Out of the four members of the Working Title, Hamilton alone has decided to stay in the music business. This week, he will release Feels Like We’re Going to Win, a self-produced solo album uncluttered with the soaring electric-guitar riffs and flourishing wails of emotion of the Universal releases.

Hamilton seems to have finished what he started on his first indie solo collection Bone Island, fully replacing electric atmospherics with an array of oddball instruments and a folky acoustic sound.

Rife with accordion-led rhythms, haunting melodies, and a variety of analog instrumentation, Hamilton has produced a captivating indie-rock aesthetic.

He recorded most of the new tracks at his home studio with Michael Trent (of Shovels & Rope, the Films) on bass and Jack Burg on drums. Though he didn’t consciously choose to cultivate this new sound, he stumbled upon it through continually challenging himself to sound different from past material.

“I think I hear myself six months to a year after I’ve recorded something and unconsciously want to change what I did,” says Hamilton. “I don’t know if it’s just for the sake of change. I feel like it’s a normal thing, but maybe it’s not, to be your own number one critic.”

The Shrimp Records family is comprised of several Charleston-based songwriters, including Trent and Cary Ann Hearst (both of Shovels & Rope), Owen Beverly, Sadler Vaden (of Leslie), and Bill Carson (of the Garage Cuban Band). Though Hamilton admits it’s currently more of a co-op or “maybe even a support group” than a real label, he hopes to eventually expand by attracting more Lowcountry musicians.

“It’s an idea we all have had for a long time, running our own careers and our own company — if you can call it a company. It’s something we’ve been building from the ground up,” says Hamilton.

For the first time in his musical career, he decided to release music on vinyl. Though albums are more expensive to produce this way, he values the distinct sound quality and the ability to better showcase his album’s artwork — a basic mountain scene drawn in pencil and flipped upside down — on a bigger surface.

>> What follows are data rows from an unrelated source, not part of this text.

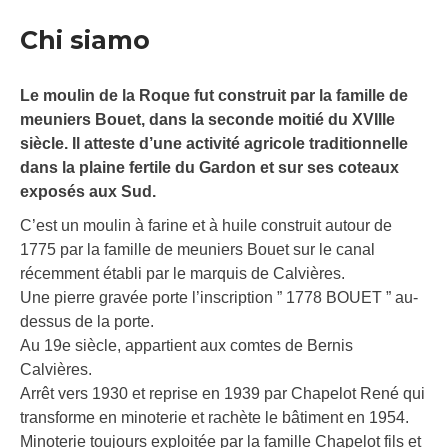
Chi siamo
Le moulin de la Roque fut construit par la famille de
meuniers Bouet, dans la seconde moitié du XVIIIe
siècle. Il atteste d’une activité agricole traditionnelle
dans la plaine fertile du Gardon et sur ses coteaux
exposés aux Sud.
C’est un moulin à farine et à huile construit autour de
1775 par la famille de meuniers Bouet sur le canal
récemment établi par le marquis de Calvières.
Une pierre gravée porte l’inscription ” 1778 BOUET ” au-
dessus de la porte.
Au 19e siècle, appartient aux comtes de Bernis
Calvières.
Arrêt vers 1930 et reprise en 1939 par Chapelot René qui
transforme en minoterie et rachète le bâtiment en 1954.
Minoterie toujours exploitée par la famille Chapelot fils et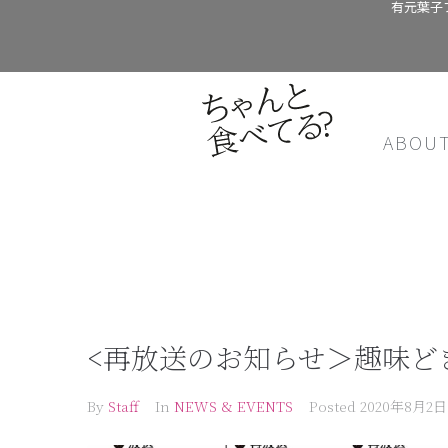
有元葉子
ABOU
<再放送のお知らせ＞趣味ど
By
Staff
In
NEWS & EVENTS
Posted
2020年8月2日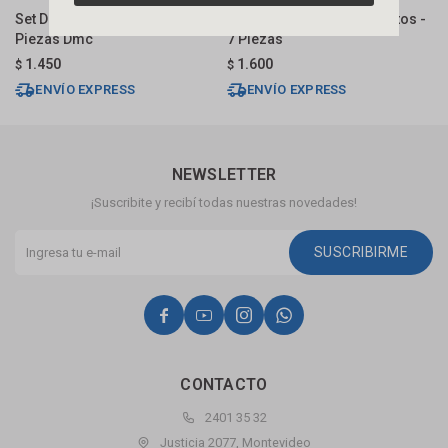
Set De Accesorios Oval 6
Conjunto Porta Condimentos -
K
Piezas Dmc
7 Piezas
M
1.450
1.600
$
$
$
ENVÍO EXPRESS
ENVÍO EXPRESS
NEWSLETTER
¡Suscribite y recibí todas nuestras novedades!
SUSCRIBIRME




CONTACTO
2401 35 32
Justicia 2077, Montevideo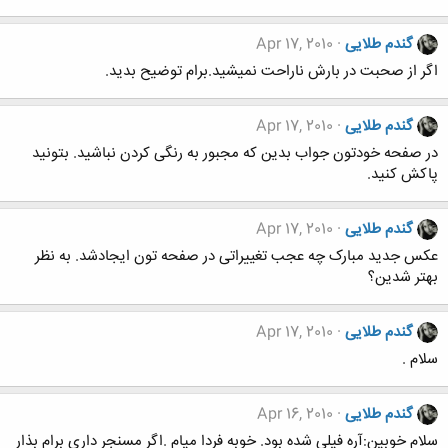
گندم طلایی
Apr 17, 2010
اگر از صحبت در بارش ناراحت نمیشید.برام توضیح بدید.
گندم طلایی
Apr 17, 2010
در صفحه خودتون جواب بدین که مجبور به رنگی کردن نباشید. بتونید
پاکش کنید.
گندم طلایی
Apr 17, 2010
عکس جدید مبارک چه عجب تغییراتی در صفحه تون ایجادشد. به نظر
بهتر شدین؟
گندم طلایی
Apr 17, 2010
سلام .
گندم طلایی
Apr 16, 2010
سلام خوبین:آره فیلی شده بود. خوبه فردا میام .اگر مسنجر داری برام بذار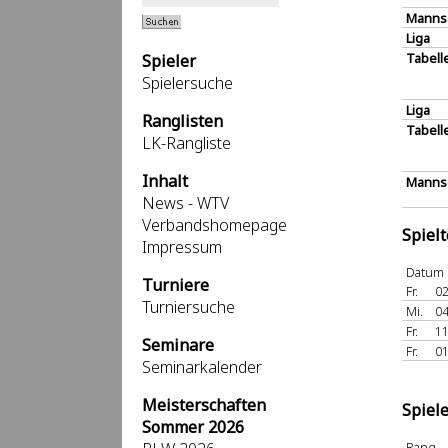
Manns
Liga
Tabell
Spieler
Spielersuche
Liga
Ranglisten
Tabell
LK-Rangliste
Inhalt
Mannsc
News - WTV
Verbandshomepage
Spiel
Impressum
Datum
Turniere
Fr.
02
Turniersuche
Mi.
04
Fr.
11
Seminare
Fr.
01
Seminarkalender
Meisterschaften
Spiel
Sommer 2026
Rang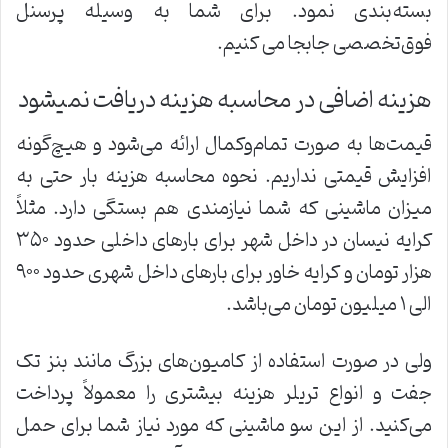
بسته‌بندی نمود. برای شما به وسیله پرسنل
فوق‌تخصصی جابجا می کنیم.
هزینه اضافی در محاسبه هزینه دریافت نمیشود
قیمت‌ها به صورت تمام‌وکمال ارائه می‌شود و هیچ‌گونه
افزایش قیمتی نداریم. نحوه محاسبه هزینه بار حتی به
میزان ماشینی که شما نیازمندی هم بستگی دارد. مثلاً
کرایه نیسان در داخل شهر برای بارهای داخلی حدود ۳۵۰
هزار تومان و کرایه خاور برای بارهای داخل شهری حدود ۹۰۰
الی ۱ میلیون تومان می‌باشد.
ولی در صورت استفاده از کامیون‌های بزرگ مانند بنز تک
جفت و انواع تریلر هزینه بیشتری را معمولاً پرداخت
می‌کنید. از این سو ماشینی که مورد نیاز شما برای حمل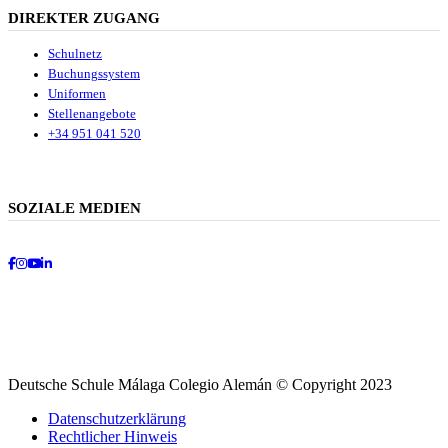
DIREKTER ZUGANG
Schulnetz
Buchungssystem
Uniformen
Stellenangebote
+34 951 041 520
SOZIALE MEDIEN
Facebook
Instagram
Youtube
LinkedIn
Deutsche Schule Málaga Colegio Alemán © Copyright 2023
Datenschutzerklärung
Rechtlicher Hinweis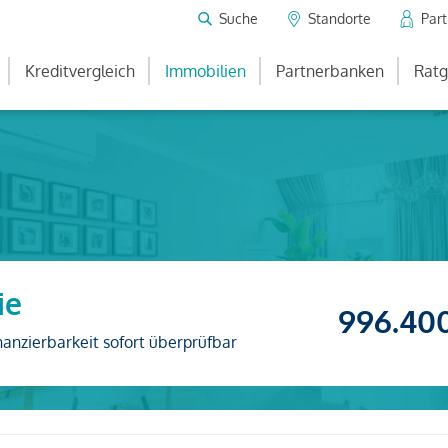
Suche
Standorte
Par
Kreditvergleich
Immobilien
Partnerbanken
Ratg
ie
996.40
nanzierbarkeit sofort überprüfbar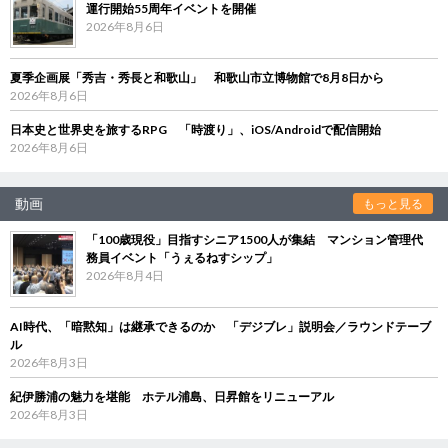
運行開始55周年イベントを開催
2026年8月6日
夏季企画展「秀吉・秀長と和歌山」 和歌山市立博物館で8月8日から
2026年8月6日
日本史と世界史を旅するRPG 「時渡り」、iOS/Androidで配信開始
2026年8月6日
動画
もっと見る
「100歳現役」目指すシニア1500人が集結 マンション管理代
務員イベント「うぇるねすシップ」
2026年8月4日
AI時代、「暗黙知」は継承できるのか 「デジブレ」説明会／ラウンドテーブ
ル
2026年8月3日
紀伊勝浦の魅力を堪能 ホテル浦島、日昇館をリニューアル
2026年8月3日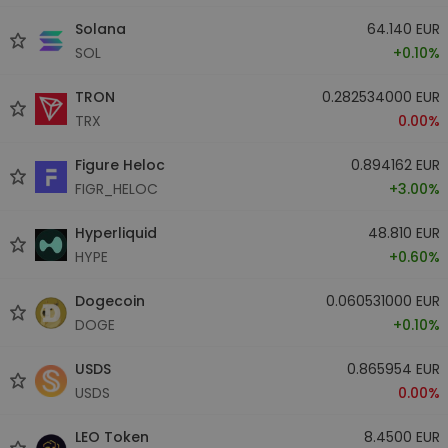
Solana
64.140 EUR
SOL
+0.10%
TRON
0.282534000 EUR
TRX
0.00%
Figure Heloc
0.894162 EUR
FIGR_HELOC
+3.00%
Hyperliquid
48.810 EUR
HYPE
+0.60%
Dogecoin
0.060531000 EUR
DOGE
+0.10%
USDS
0.865954 EUR
USDS
0.00%
LEO Token
8.4500 EUR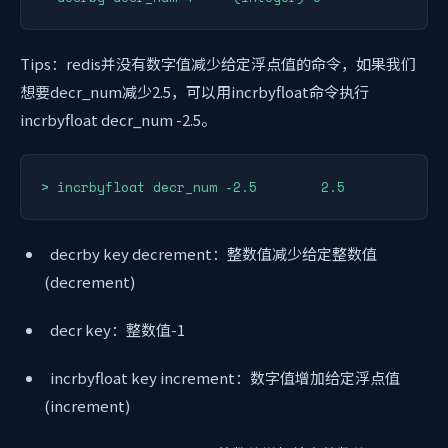
Tips：redis并没有数字值减少给定浮点值的命令，如果我们
想要decr_num减少2.5，可以用incrbyfloat命令执行
incrbyfloat decr_num -2.5。
> incrbyfloat decr_num -2.5        2.5
decrby key decrement：整数值减少给定整数值
(decrement)
decr key：整数值-1
incrbyfloat key increment：数字值增加给定浮点值
(increment)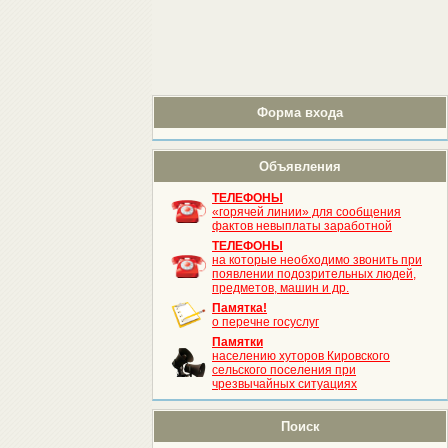
Форма входа
Объявления
ТЕЛЕФОНЫ
«горячей линии» для сообщения
фактов невыплаты заработной
ТЕЛЕФОНЫ
на которые необходимо звонить при
появлении подозрительных людей,
предметов, машин и др.
Памятка!
о перечне госуслуг
Памятки
населению хуторов Кировского
сельского поселения при
чрезвычайных ситуациях
Поиск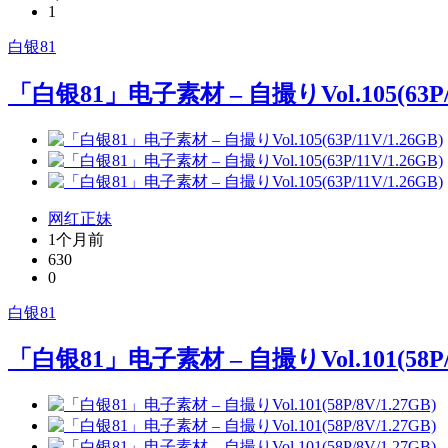
1
白银81
「白银81」电子素材 – 自撮りVol.105(63P/1
网红正妹
1个月前
630
0
白银81
「白银81」电子素材 – 自撮りVol.101(58P/8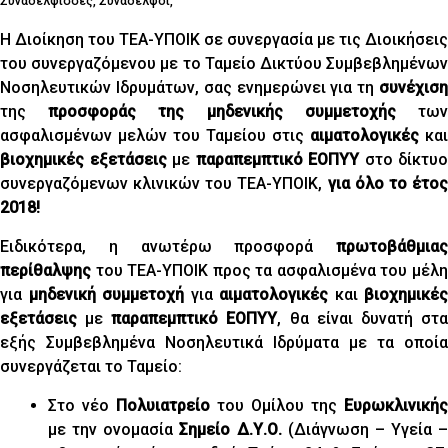
Συναδέλφισσες, Συνάδελφοι,
Η Διοίκηση του ΤΕΑ-ΥΠΟΙΚ σε συνεργασία με τις Διοικήσεις
του συνεργαζόμενου με το Ταμείο Δικτύου Συμβεβλημένων
Νοσηλευτικών Ιδρυμάτων, σας ενημερώνει για τη
συνέχιση
της
προσφοράς της μηδενικής συμμετοχής
τω
ασφαλισμένων μελών του Ταμείου στις
αιματολογικές
και
βιοχημικές εξετάσεις
με
παραπεμπτικό ΕΟΠΥΥ
στο δίκτυο
συνεργαζόμενων κλινικών του ΤΕΑ-ΥΠΟΙΚ,
για όλο το έτο
2018!
Ειδικότερα, η ανωτέρω προσφορά
πρωτοβάθμιας
περίθαλψης
του ΤΕΑ-ΥΠΟΙΚ προς τα ασφαλισμένα του μέλη
για
μηδενική συμμετοχή
για
αιματολογικές
και
βιοχημικές
εξετάσεις
με
παραπεμπτικό ΕΟΠΥΥ
, θα είναι δυνατή στ
εξής Συμβεβλημένα Νοσηλευτικά Ιδρύματα με τα οποία
συνεργάζεται το Ταμείο:
Στο νέο
Πολυιατρείο
του Ομίλου της
Ευρωκλινικής
με την ονομασία
Σημείο Δ.Υ.Ο.
(Διάγνωση – Υγεία –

“There’s something special about hearing music on vinyl that a lot of people are drawn to,” observes Hamilton. “I think most people at this point buy a CD and put it on their computer, MP3 player, and then toss the CD out — or put it in a stack in the corner in their room.

“Vinyl is so much more of a piece of art,” he adds. “It showcases the artwork for your record in a much bigger medium.”

Just in case the intrinsic artistic merit of a vinyl record isn’t enough for people to spend the extra cash, Hamilton says that he’s also going to give a free digital copy of the CD to everyone who purchases a copy of the vinyl.

In the past six months, he traveled to New York City to perform with one of his musical side projects, the InLaws (alongside Beverly), and to Germany to tour with his friends the Films, who were short a bassist player. However, he still says he has no urge to leave Charleston.

Hamilton claims that his ambition isn’t to be the next Conor Oberst or Bob Dylan, but only to be able to garner enough Charleston support to live off his music in the Lowcountry.

“I think everybody in their hometown has an urge to get away, but throughout my life I’ve gotten out of Charleston a whole lot — and sort of satisfied that urge,” he says. “Now, there’s a greater urge to build something here.”